One study limitation is our inability to define objectively breastfeeding success and to analyze adequately breastfeeding status at time of discharge. Successful breastfeeding is an important component of newborn discharge criteria. Discharge to home for near-term infants was delayed by suboptimal feeding in nearly one fourth of all near-term infant cases. Breastfeeding at discharge of mother and infant from our well-infant nurseries approaches 80% (K.S. Nash, personal communication); thus, breastfeeding status certainly plays a role in discharge timing. In clinical practice, we pay careful attention to potential failed breastfeeding, to prevent early dehydration, additional breastfeeding problems, and hospital readmission.
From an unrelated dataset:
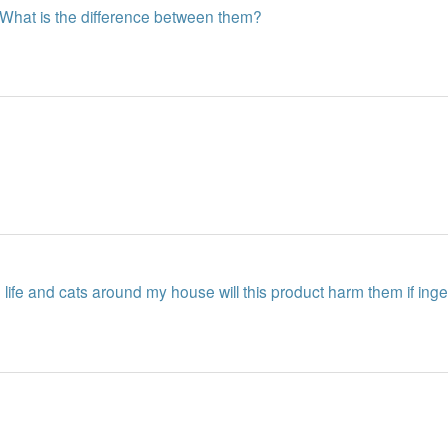
? What is the difference between them?
life and cats around my house will this product harm them if ing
Length of stay was not increased for near-term infants who were born via the vaginal route or by cesarean section, despite increased variability compared with full-term infants. However, cost of hospitalization for near-term infants was significantly greater, again, with wide variation in data for near-term infants. Length of hospitalization and neonatal diagnosis related groups predict part of the cost of newborn care, and there exists a recognized inverse correlation between birth weight and hospital costs.¹⁵ This helps to explain the discrepancy between the median lengths of stay (which were similar) and the larger number of near-term infants with a delay in discharge. In a recent analysis of larger premature infants (34, 35, and 36 weeks of gestation), nursery-related costs and risk of respiratory distress significantly decreased with each week gained beyond 34 weeks.¹⁶

This study does not address whether the clinical outcomes studied have long-term implications. The next step will be follow-up of near-term newborns with particular emphasis on hospital readmission, frequency of pediatric visits, and feeding success (together with growth). Our aim in this study was to explore whether near-term infants had more clinical problems and longer hospital stays generating greater costs. Given that delivery decisions are driven by both maternal and fetal indications, in settings where near-term delivery is contemplated but nonurgent, these data detailing clinical problems encountered in near-term infants may be instructive.